## Your objective
Please write out only the lines running from the one with "starts again." through the last line of the listing, each exactly as given.

## Dataset entries

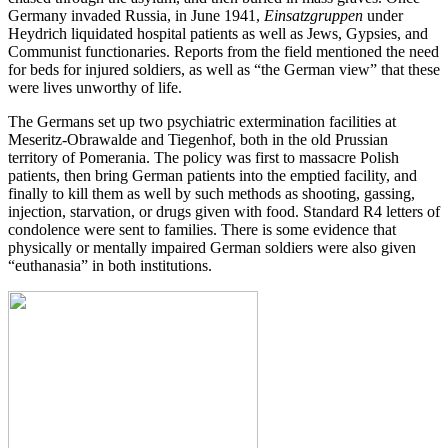
Germany invaded Russia, in June 1941,
Einsatzgruppen
under
Heydrich liquidated hospital patients as well as Jews, Gypsies, and
Communist functionaries. Reports from the field mentioned the need
for beds for injured soldiers, as well as “the German view” that these
were lives unworthy of life.
The Germans set up two psychiatric extermination facilities at
Meseritz-Obrawalde and Tiegenhof, both in the old Prussian
territory of Pomerania. The policy was first to massacre Polish
patients, then bring German patients into the emptied facility, and
finally to kill them as well by such methods as shooting, gassing,
injection, starvation, or drugs given with food. Standard R4 letters of
condolence were sent to families. There is some evidence that
physically or mentally impaired German soldiers were also given
“euthanasia” in both institutions.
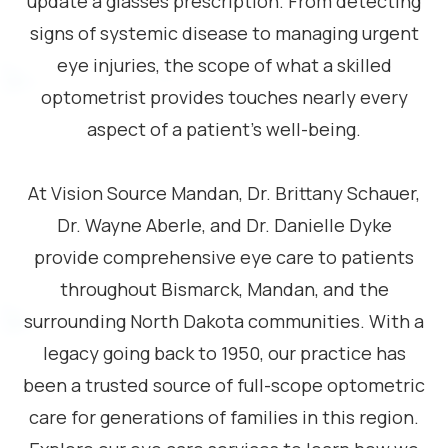
update a glasses prescription. From detecting
signs of systemic disease to managing urgent
eye injuries, the scope of what a skilled
optometrist provides touches nearly every
aspect of a patient’s well-being.
​​​​​​​At Vision Source Mandan, Dr. Brittany Schauer,
Dr. Wayne Aberle, and Dr. Danielle Dyke
provide comprehensive eye care to patients
throughout Bismarck, Mandan, and the
surrounding North Dakota communities. With a
legacy going back to 1950, our practice has
been a trusted source of full-scope optometric
care for generations of families in this region.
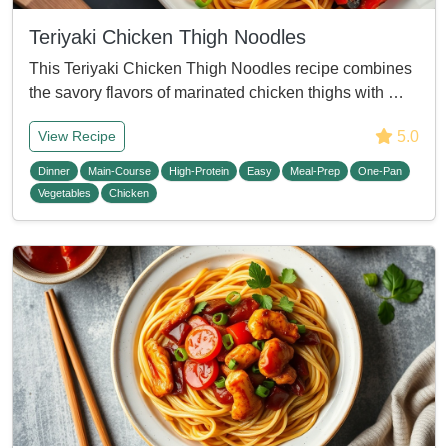
Teriyaki Chicken Thigh Noodles
This Teriyaki Chicken Thigh Noodles recipe combines
the savory flavors of marinated chicken thighs with …
5.0
View Recipe
Dinner
Main-Course
High-Protein
Easy
Meal-Prep
One-Pan
Vegetables
Chicken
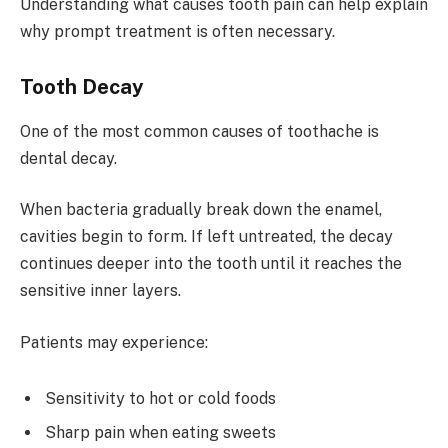
Understanding what causes tooth pain can help explain
why prompt treatment is often necessary.
Tooth Decay
One of the most common causes of toothache is
dental decay.
When bacteria gradually break down the enamel,
cavities begin to form. If left untreated, the decay
continues deeper into the tooth until it reaches the
sensitive inner layers.
Patients may experience:
Sensitivity to hot or cold foods
Sharp pain when eating sweets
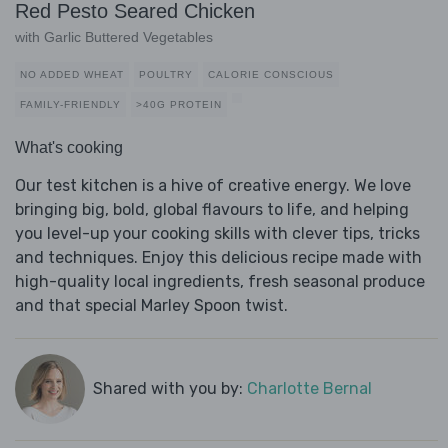
Red Pesto Seared Chicken
with Garlic Buttered Vegetables
NO ADDED WHEAT
POULTRY
CALORIE CONSCIOUS
FAMILY-FRIENDLY
>40G PROTEIN
What's cooking
Our test kitchen is a hive of creative energy. We love
bringing big, bold, global flavours to life, and helping
you level-up your cooking skills with clever tips, tricks
and techniques. Enjoy this delicious recipe made with
high-quality local ingredients, fresh seasonal produce
and that special Marley Spoon twist.
Shared with you by:
Charlotte Bernal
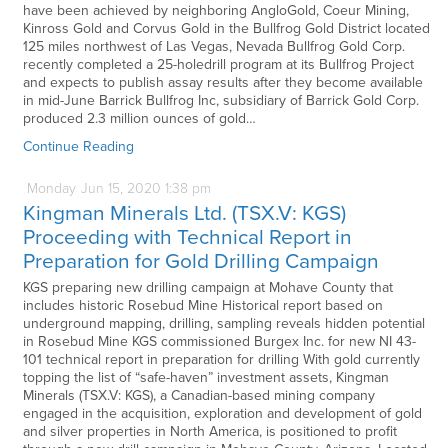
have been achieved by neighboring AngloGold, Coeur Mining,
Kinross Gold and Corvus Gold in the Bullfrog Gold District located
125 miles northwest of Las Vegas, Nevada Bullfrog Gold Corp.
recently completed a 25-holedrill program at its Bullfrog Project
and expects to publish assay results after they become available
in mid-June Barrick Bullfrog Inc, subsidiary of Barrick Gold Corp.
produced 2.3 million ounces of gold…
Continue Reading
Monday
Jun
15,
2020
1:38 pm
Kingman Minerals Ltd. (TSX.V: KGS)
Proceeding with Technical Report in
Preparation for Gold Drilling Campaign
KGS preparing new drilling campaign at Mohave County that
includes historic Rosebud Mine Historical report based on
underground mapping, drilling, sampling reveals hidden potential
in Rosebud Mine KGS commissioned Burgex Inc. for new NI 43-
101 technical report in preparation for drilling With gold currently
topping the list of “safe-haven” investment assets, Kingman
Minerals (TSX.V: KGS), a Canadian-based mining company
engaged in the acquisition, exploration and development of gold
and silver properties in North America, is positioned to profit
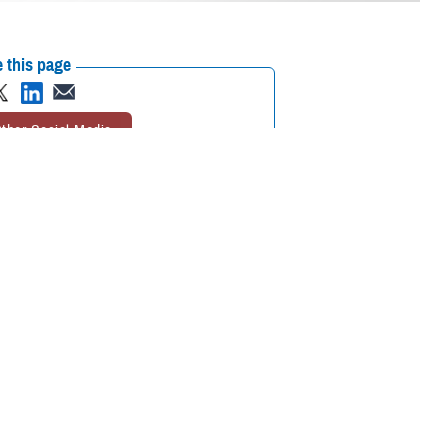
 this page
ther Social Media
ween life and death
Recommended Content:
ASBP
the newer tools they
ces Blood Program initiative that collects blood from donors who have
igh levels of these antibodies can cause transfusion reactions in patients
Blood Program.
ilitary which often needs to transfuse blood in austere environments
n military settings, especially during combat operations. In a study of
ion reactions was significantly lower than those in soldiers who received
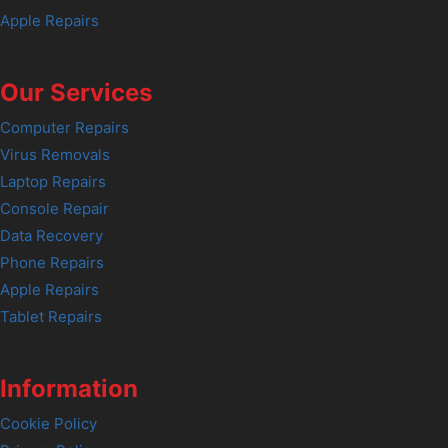
Apple Repairs
Our Services
Computer Repairs
Virus Removals
Laptop Repairs
Console Repair
Data Recovery
Phone Repairs
Apple Repairs
Tablet Repairs
Information
Cookie Policy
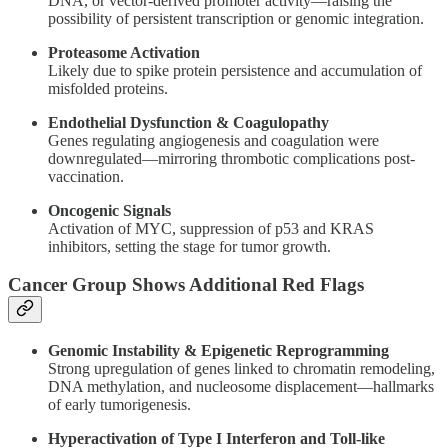
DNA, or vector-derived promoter activity—raising the
possibility of persistent transcription or genomic integration.
Proteasome Activation
Likely due to spike protein persistence and accumulation of
misfolded proteins.
Endothelial Dysfunction & Coagulopathy
Genes regulating angiogenesis and coagulation were
downregulated—mirroring thrombotic complications post-
vaccination.
Oncogenic Signals
Activation of MYC, suppression of p53 and KRAS
inhibitors, setting the stage for tumor growth.
Cancer Group Shows Additional Red Flags
Genomic Instability & Epigenetic Reprogramming
Strong upregulation of genes linked to chromatin remodeling,
DNA methylation, and nucleosome displacement—hallmarks
of early tumorigenesis.
Hyperactivation of Type I Interferon and Toll-like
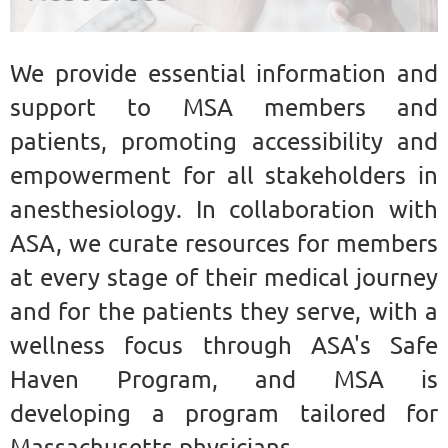
We provide essential information and
support to MSA members and
patients, promoting accessibility and
empowerment for all stakeholders in
anesthesiology. In collaboration with
ASA, we curate resources for members
at every stage of their medical journey
and for the patients they serve, with a
wellness focus through ASA's Safe
Haven Program, and MSA is
developing a program tailored for
Massachusetts physicians.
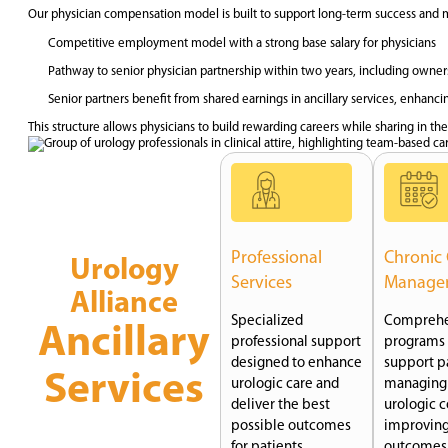
Our physician compensation model is built to support long-term success and
Competitive employment model with a strong base salary for physicians
Pathway to senior physician partnership within two years, including owners
Senior partners benefit from shared earnings in ancillary services, enhanci
This structure allows physicians to build rewarding careers while sharing in the
Professional
Chronic
Urology
Services
Manage
Alliance
Specialized
Comprehe
Ancillary
professional support
programs 
designed to enhance
support pa
Services
urologic care and
managing
deliver the best
urologic c
possible outcomes
improving
for patients.
outcomes 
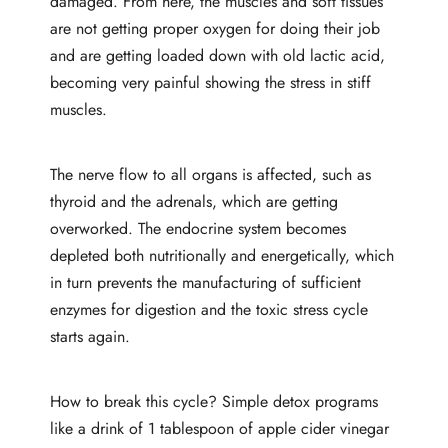
damaged. From here, the muscles and soft tissues
are not getting proper oxygen for doing their job
and are getting loaded down with old lactic acid,
becoming very painful showing the stress in stiff
muscles.
The nerve flow to all organs is affected, such as
thyroid and the adrenals, which are getting
overworked. The endocrine system becomes
depleted both nutritionally and energetically, which
in turn prevents the manufacturing of sufficient
enzymes for digestion and the toxic stress cycle
starts again.
How to break this cycle? Simple detox programs
like a drink of 1 tablespoon of apple cider vinegar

## Response box
starts again.
How to break this cycle? Simple detox programs
like a drink of 1 tablespoon of apple cider vinegar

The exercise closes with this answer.